No, don’t get up. We’re doing this.

Look, The Macalope isn’t happy about it, either. It’s the day before Christmas. He’s got stuff to do. This is the time of year he switches from rapping while drunk to wrapping while drunk. But this is what we signed up for when we met in the trunk of that hollowed-out tree and took a blood oath during the Reign of the Dragoonai.

So… if you can’t do the time, don’t make a blood oath during the Reign of the Dragoonai. Everyone knows that.

It certainly wasn’t new this year but one item you could consistently count on not being included in product reviews was privacy.
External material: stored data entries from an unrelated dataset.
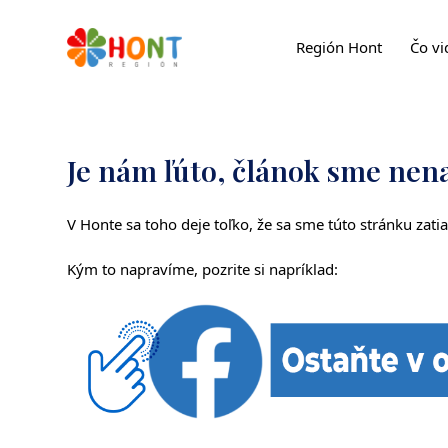
Región Hont
Čo vi
Je nám ľúto, článok sme nena
V Honte sa toho deje toľko, že sa sme túto stránku zatiaľ
Kým to napravíme, pozrite si napríklad:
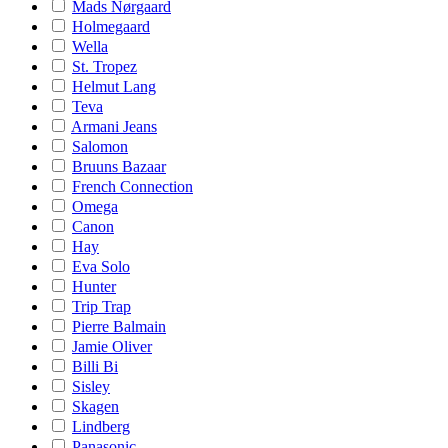
Mads Nørgaard
Holmegaard
Wella
St. Tropez
Helmut Lang
Teva
Armani Jeans
Salomon
Bruuns Bazaar
French Connection
Omega
Canon
Hay
Eva Solo
Hunter
Trip Trap
Pierre Balmain
Jamie Oliver
Billi Bi
Sisley
Skagen
Lindberg
Panasonic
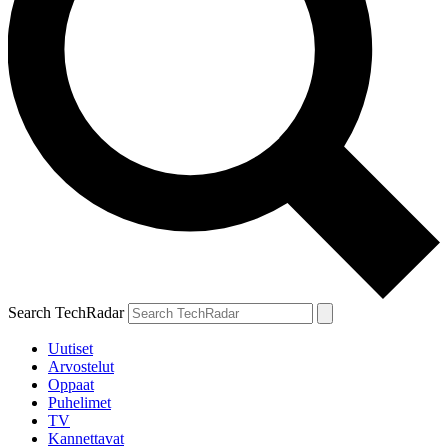
Search TechRadar
Uutiset
Arvostelut
Oppaat
Puhelimet
TV
Kannettavat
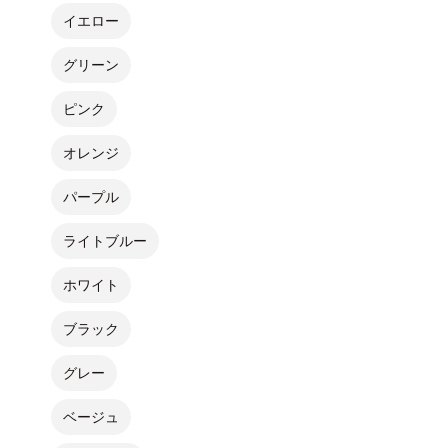
イエロー
グリーン
ピンク
オレンジ
パープル
ライトブルー
ホワイト
ブラック
グレー
ベージュ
Reviewers would faithfully mention RAM, pixel density, camera resolution, foldability and mouth feel, but whether or not a vendor had an ounce of respect for your privacy was as neglected as Terrance Howard at an Marvel Cinematic Universe reunion.
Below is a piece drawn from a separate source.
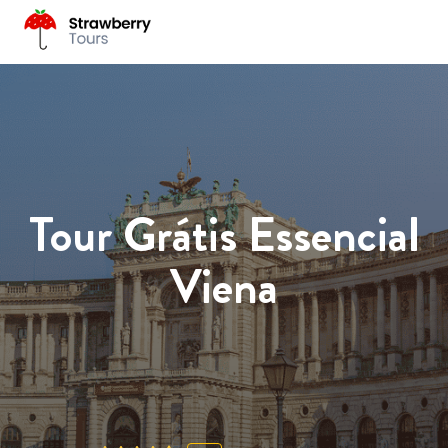
Tour Grátis Essencial
Viena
Think about how much time reviewers spent in 2019 talking about 5G. It’s certainly worth covering, but unlike 5G, privacy is something everyone can use right now. And almost no one mentions it.

All year long we’ve heard reports of how police are routinely receiving video from Amazon Ring doorbells and the locations of Ring devices. And yet, it’s only as of last week as reports of a data leak of the personal information of over 3,000 Ring customers broke that the Wirecutter decided, eh, maybe these aren’t “the best” doorbell cameras. And the Wirecutter is a good review site!
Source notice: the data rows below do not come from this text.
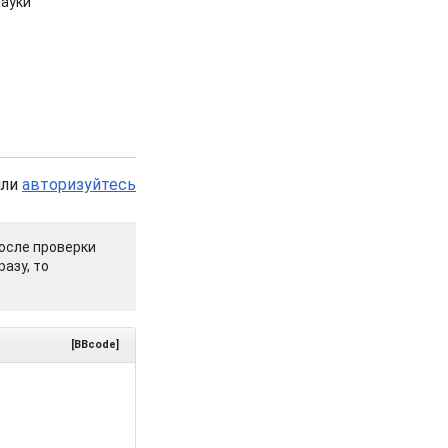
ауки
или
авторизуйтесь
осле проверки
азу, то
[BBcode]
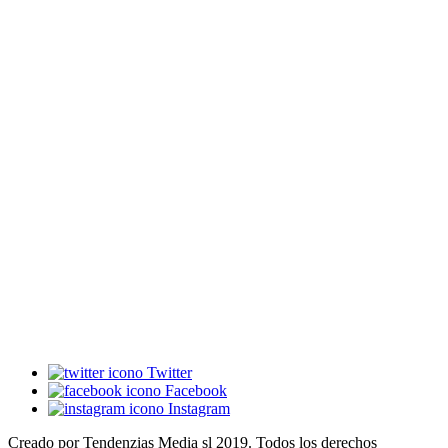
Twitter
Facebook
Instagram
Creado por Tendenzias Media sl 2019. Todos los derechos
Amazon is not, of course, the only offender. Don’t get The Macalope started on the Muppets shilling for Facebook Portal. They’re giving mythical creatures a bad name. Not that there aren’t a lot of mythical creatures giving mythical creatures a bad name. The Gorgon. The Kraken. Medusa. Freaking Mike.

Hate that guy.

Privacy is a feature. Personally, the horny one believes it’s a feature that should be included in every device. But, since it’s not, it should at least be evaluated so people can know what Faustian bargain they’re entering into when, oh, trying to protect their homes.

Apple, while better than most about protecting your privacy, is not perfect. It gave Siri recordings to contractors without even allowing users to opt out until this fall. So, while purchasing often comes down to which device is better, Apple needs to be held accountable, too.

It is easier to write reviews based on hardware specifications and easily identifiable feature sets than more nebulous concepts like privacy. But until product reviews include such detail, people are going to continue to make purchasing decisions without even knowing the consequences of their actions. And that’s a shame.